WASHINGTON, D.C., June 26, 2014 -- In response to the Supreme Court's ruling today in McCullen v. Coakley, Rachel Laser, Deputy Director of the Religious Action Center of Reform Judaism, released the following statement:
We are dismayed by the Supreme Court's ruling today in McCullen v. Coakley, which invalidates a Massachusetts law establishing a 35-foot "buffer zone" around reproductive health care clinics. Buffer zones, like this one, aim to balance the free speech rights of individuals who wish to protest, speak to, or otherwise engage clients and employees of these clinics, while protecting the rights of women and employees to access health care and their place of work safely and without intimidation or harassment.
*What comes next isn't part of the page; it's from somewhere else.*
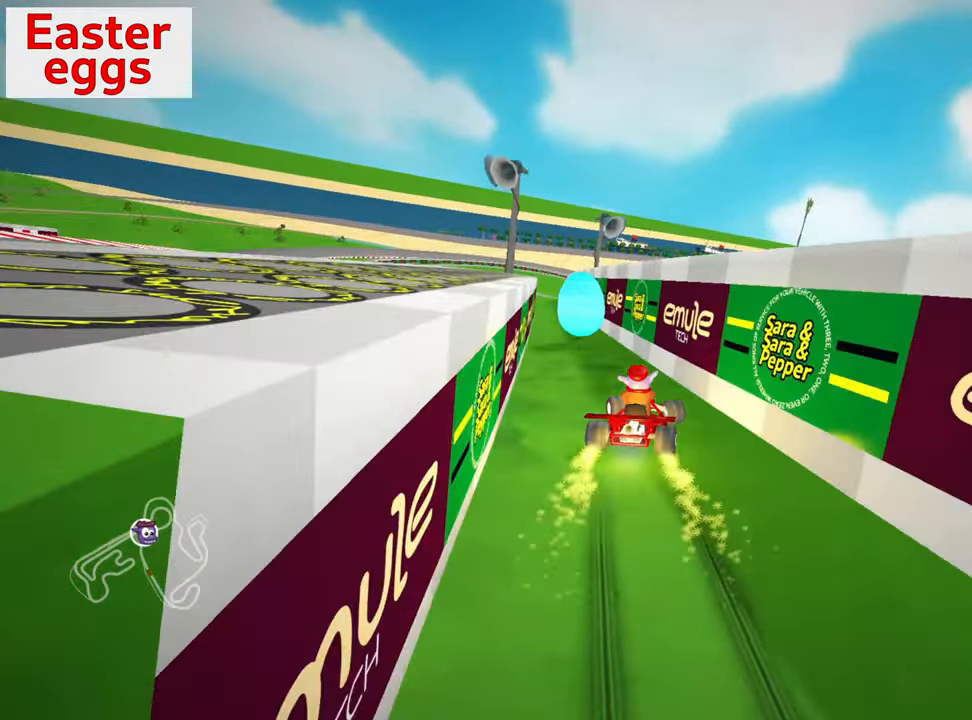
{"keys": ["right", "up"], "events": [[133, "left", "up"], [133, "nitro", "up"], [433, "right", "down"]]}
Chief Justice Roberts's unanimous opinion for the Court found the Massachusetts buffer zone law insufficiently narrowly tailored to protect protestors' free speech under the First Amendment. Yet, the decision effectively puts in place a system of onerous burdens - such as seeking separate injunctions in court - to protect individuals entering the reproductive health clinics, tipping the scales against the rights of women and clinic workers.
Our Reform Movement holds the core belief that women are moral decision-makers in their own right, entitled to make fundamental medical and reproductive choices. Further, as a religious denomination, we take particular interest in the way the Court treats buffer zones and the possible implications for houses of worship. As such, we joined the Anti-Defamation League's amicus brief, which highlights this very point.
The McCullen v. Coakley decision calls into question the equilibrium protecting the rights of all individuals concerned in these situations. We commend the Court for recognizing the importance of women's unobstructed access to reproductive health centers. However, we are concerned that today's ruling - by invalidating the Massachusetts buffer zone law - impedes this access.